# usb fällt aus:(((



## goggaga (31. Juli 2002)

Ich habe gerade mein adsl freigeschaltet bekommen und zocke seit dem im netz. seitdem fällt(nur während des spiels)die maus aus oder mein modem - manchmal beides!...kann das am usb-port liegen und brauche ich in diesem fall ein komplett neues mainboard?


----------



## Helmut Klein (31. Juli 2002)

Ich denke es liegt an deinem Netzteil, das wohl zu schwach sein wird :/

Zieh mal paar Dinge vom Strom, CD-Rom Laufwerk oder so und probier dann mal zu zocken, und ob dann auch noch immer der Strom wegbleibt.
Wenn nich, neues Neztteil her 

Socke


----------



## goggaga (31. Juli 2002)

...ich danke dir! ...werd`s gleich x austesten!!!...bye!


----------



## Mr.Fies (31. Juli 2002)

### DATEN
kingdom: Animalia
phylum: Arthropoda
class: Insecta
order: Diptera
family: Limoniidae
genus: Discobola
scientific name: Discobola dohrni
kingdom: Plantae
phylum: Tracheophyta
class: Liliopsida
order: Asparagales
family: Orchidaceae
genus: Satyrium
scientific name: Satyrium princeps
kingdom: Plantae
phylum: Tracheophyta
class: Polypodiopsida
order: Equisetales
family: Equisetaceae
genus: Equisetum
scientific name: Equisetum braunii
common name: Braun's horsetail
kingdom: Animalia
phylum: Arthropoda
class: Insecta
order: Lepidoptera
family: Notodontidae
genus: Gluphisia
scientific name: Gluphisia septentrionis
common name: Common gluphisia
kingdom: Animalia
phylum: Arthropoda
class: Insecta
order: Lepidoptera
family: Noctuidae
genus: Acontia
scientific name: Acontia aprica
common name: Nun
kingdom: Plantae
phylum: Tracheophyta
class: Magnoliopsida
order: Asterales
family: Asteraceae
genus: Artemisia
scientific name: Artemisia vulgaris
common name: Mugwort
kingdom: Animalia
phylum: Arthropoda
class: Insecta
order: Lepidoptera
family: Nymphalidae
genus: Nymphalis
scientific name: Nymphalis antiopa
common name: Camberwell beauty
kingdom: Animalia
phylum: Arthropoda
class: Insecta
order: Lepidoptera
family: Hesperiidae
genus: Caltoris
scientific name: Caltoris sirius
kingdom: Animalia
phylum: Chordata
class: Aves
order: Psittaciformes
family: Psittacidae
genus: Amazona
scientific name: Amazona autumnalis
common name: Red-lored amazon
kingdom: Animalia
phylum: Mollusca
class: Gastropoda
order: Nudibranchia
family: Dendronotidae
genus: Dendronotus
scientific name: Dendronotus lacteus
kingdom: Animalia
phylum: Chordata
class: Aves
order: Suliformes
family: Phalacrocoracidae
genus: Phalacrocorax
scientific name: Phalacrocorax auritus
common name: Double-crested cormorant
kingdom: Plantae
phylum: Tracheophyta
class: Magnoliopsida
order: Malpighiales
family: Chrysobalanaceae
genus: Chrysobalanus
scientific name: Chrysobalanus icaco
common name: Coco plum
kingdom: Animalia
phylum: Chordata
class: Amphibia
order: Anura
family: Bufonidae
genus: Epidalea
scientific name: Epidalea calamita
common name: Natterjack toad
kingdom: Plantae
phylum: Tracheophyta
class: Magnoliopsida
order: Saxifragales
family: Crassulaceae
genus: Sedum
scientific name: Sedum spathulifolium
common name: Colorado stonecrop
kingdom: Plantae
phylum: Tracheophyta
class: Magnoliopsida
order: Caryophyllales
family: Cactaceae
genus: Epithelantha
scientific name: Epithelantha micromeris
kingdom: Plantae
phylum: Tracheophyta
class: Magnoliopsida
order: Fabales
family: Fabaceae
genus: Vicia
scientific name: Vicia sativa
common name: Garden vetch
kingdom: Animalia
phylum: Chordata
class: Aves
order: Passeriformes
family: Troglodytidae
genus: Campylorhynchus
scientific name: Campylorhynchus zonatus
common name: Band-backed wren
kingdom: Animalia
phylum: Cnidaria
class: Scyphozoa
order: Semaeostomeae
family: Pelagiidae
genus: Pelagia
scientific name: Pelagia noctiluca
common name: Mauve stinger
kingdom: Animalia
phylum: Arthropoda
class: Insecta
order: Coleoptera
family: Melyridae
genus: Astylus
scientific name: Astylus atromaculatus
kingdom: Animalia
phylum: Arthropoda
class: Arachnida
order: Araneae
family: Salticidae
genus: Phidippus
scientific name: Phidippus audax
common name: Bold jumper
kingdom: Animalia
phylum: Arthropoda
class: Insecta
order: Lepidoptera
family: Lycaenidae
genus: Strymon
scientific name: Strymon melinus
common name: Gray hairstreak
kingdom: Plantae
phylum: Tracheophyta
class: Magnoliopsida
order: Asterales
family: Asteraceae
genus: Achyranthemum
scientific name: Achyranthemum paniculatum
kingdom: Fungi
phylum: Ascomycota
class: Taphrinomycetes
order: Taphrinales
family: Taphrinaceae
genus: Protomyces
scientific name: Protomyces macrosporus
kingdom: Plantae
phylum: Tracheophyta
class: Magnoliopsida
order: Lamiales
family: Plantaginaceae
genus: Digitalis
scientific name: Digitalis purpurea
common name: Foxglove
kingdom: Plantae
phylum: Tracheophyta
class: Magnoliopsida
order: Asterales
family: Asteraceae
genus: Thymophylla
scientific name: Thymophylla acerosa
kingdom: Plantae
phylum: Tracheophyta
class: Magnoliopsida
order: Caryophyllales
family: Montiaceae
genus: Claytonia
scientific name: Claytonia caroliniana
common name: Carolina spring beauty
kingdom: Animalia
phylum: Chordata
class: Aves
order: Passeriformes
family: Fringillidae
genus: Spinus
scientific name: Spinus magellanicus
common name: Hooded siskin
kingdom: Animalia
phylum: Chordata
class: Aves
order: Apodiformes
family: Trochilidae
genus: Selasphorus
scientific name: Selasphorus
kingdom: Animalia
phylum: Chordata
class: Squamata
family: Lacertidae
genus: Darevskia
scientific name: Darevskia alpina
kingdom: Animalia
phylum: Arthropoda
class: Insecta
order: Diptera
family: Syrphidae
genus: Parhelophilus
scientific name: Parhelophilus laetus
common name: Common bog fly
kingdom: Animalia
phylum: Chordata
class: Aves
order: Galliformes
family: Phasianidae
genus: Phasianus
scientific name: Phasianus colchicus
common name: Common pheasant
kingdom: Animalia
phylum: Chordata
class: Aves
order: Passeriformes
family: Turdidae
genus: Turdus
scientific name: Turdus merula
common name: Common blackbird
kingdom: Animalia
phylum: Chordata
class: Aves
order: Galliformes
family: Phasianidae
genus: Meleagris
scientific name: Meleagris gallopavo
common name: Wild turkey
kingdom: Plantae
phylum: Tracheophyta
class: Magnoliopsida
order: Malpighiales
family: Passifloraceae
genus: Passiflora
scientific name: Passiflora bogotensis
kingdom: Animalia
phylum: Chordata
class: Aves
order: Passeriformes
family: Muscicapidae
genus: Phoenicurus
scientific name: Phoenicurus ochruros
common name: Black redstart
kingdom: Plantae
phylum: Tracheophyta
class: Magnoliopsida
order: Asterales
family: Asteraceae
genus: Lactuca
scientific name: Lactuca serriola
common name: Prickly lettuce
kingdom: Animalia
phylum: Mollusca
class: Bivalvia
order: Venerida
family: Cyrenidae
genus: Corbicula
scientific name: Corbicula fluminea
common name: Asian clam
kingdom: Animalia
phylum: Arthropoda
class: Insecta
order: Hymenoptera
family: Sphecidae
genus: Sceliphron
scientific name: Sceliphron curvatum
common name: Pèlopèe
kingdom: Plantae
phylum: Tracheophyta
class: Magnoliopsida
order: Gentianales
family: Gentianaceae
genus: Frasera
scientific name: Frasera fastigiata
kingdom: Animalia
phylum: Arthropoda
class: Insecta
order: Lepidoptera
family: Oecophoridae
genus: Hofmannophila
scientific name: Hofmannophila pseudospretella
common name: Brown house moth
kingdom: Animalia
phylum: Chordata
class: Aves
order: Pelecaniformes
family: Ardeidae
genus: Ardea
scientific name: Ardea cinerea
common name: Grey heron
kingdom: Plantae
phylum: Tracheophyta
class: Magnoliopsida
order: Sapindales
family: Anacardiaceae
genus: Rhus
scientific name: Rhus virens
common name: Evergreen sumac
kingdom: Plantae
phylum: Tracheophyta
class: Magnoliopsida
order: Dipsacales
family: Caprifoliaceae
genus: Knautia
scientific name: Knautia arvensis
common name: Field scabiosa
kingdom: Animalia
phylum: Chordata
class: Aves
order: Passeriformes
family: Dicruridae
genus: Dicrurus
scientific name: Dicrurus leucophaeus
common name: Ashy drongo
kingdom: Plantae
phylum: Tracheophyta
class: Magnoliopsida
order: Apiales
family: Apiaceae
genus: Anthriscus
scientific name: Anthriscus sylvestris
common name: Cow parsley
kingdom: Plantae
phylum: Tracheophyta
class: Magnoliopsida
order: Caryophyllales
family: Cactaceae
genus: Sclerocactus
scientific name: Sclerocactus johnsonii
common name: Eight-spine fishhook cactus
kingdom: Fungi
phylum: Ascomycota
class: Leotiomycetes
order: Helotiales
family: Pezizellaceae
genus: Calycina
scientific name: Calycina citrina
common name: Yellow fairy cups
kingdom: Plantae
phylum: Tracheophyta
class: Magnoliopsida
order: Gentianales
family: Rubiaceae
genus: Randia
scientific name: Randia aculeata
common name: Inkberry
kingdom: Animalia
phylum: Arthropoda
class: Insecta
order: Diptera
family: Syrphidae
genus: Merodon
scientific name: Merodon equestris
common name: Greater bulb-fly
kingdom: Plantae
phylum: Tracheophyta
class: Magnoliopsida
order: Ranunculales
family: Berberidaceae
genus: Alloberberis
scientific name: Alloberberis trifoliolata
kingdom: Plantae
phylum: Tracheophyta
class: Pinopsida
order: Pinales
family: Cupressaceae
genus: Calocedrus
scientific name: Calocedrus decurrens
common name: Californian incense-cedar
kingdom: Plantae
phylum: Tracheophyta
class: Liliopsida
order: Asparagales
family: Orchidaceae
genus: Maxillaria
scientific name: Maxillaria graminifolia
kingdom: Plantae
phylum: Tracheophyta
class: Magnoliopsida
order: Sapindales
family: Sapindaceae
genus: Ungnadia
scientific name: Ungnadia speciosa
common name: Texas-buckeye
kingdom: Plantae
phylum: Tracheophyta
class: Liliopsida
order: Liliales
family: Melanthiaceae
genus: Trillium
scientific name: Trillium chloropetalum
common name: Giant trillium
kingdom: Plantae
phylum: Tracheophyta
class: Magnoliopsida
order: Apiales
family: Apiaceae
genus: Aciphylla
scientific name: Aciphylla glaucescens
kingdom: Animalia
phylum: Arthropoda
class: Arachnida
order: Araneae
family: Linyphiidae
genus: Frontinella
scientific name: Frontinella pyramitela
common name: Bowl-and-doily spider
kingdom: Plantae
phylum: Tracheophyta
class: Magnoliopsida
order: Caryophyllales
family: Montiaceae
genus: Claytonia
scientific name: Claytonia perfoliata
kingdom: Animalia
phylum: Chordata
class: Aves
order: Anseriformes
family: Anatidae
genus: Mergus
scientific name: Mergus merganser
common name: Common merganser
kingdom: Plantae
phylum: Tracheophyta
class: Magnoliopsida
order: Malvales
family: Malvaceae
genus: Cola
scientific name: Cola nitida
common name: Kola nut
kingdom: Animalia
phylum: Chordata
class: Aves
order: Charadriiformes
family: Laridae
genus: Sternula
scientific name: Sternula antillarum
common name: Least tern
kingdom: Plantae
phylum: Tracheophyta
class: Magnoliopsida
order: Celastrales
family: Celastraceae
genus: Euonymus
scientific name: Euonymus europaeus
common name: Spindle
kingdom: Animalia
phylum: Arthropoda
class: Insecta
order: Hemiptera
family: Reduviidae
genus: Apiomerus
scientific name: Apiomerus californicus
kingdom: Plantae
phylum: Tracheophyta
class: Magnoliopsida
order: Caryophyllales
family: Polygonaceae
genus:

### ZU ERLEDIGENDE SCHRITTE
[a] Beantworte anhand der Forumsdiskussion zum USB-Ausfall folgende Fragen:
(i) Wann fallen laut goggaga Maus oder Modem aus?
(ii) Welche Ursache vermutet Helmut Klein?
(iii) Welches Gerät nennt Helmut Klein als Beispiel für etwas, das man vom Strom trennen soll?
[b] Gib aus der Forumsdiskussion zum USB-Ausfall den Abschnitt von „Ich habe gerade“ bis „Klein (31. Juli 2002)“ unverändert wieder.

### LÖSUNGEN DER AUFGABEN
[a]
(i) Nur während des Spiels.
(ii) Ein wohl zu schwaches Netzteil.
(iii) Das CD-ROM-Laufwerk.

[b]
Ich habe gerade mein adsl freigeschaltet bekommen und zocke seit dem im netz. seitdem fällt(nur während des spiels)die maus aus oder mein modem - manchmal beides!...kann das am usb-port liegen und brauche ich in diesem fall ein komplett neues mainboard?


----------



## Helmut Klein (31. Juli 2002)